## PROBLEM STATEMENT:
The string "Right" appears in some lines of the entries that follow; copy each such line.

Items from a dataset
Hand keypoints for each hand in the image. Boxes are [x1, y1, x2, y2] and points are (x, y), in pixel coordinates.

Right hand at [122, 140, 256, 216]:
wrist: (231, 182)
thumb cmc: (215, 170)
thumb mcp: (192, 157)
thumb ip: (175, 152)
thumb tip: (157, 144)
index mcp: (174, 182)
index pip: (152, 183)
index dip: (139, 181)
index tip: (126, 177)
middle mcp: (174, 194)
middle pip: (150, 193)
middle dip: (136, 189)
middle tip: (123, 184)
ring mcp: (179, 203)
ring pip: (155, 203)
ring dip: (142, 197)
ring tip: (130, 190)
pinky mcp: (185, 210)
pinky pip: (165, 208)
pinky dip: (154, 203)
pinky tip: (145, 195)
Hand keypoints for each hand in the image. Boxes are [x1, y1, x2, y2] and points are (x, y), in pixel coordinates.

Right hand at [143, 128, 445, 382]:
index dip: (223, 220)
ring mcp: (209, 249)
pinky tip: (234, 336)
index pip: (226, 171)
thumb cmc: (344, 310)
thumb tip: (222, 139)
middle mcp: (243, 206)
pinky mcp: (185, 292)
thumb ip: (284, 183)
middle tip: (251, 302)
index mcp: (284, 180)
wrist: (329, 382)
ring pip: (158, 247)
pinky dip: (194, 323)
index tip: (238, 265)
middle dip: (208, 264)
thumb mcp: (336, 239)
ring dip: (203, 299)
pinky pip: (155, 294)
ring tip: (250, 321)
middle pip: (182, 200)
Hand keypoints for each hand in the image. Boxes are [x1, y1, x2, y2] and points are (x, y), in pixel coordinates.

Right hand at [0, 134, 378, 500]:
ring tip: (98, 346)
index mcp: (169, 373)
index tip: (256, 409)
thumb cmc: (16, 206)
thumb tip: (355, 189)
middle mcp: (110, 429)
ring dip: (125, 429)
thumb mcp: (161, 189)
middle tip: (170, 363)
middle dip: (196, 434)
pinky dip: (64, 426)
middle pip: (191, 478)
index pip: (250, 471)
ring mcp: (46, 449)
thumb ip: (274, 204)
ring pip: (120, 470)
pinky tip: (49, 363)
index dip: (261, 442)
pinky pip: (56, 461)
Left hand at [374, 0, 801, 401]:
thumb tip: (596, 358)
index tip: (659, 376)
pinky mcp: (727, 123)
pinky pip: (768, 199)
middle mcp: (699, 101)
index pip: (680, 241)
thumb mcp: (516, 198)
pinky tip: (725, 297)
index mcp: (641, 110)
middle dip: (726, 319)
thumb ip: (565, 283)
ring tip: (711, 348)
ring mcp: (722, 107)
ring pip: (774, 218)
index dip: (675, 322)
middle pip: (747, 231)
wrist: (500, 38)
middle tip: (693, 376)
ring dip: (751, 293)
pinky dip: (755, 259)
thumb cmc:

## RESPONSE BELOW:
Right hand at [122, 140, 256, 216]:
Right hand at [143, 128, 445, 382]:
Right hand at [0, 134, 378, 500]:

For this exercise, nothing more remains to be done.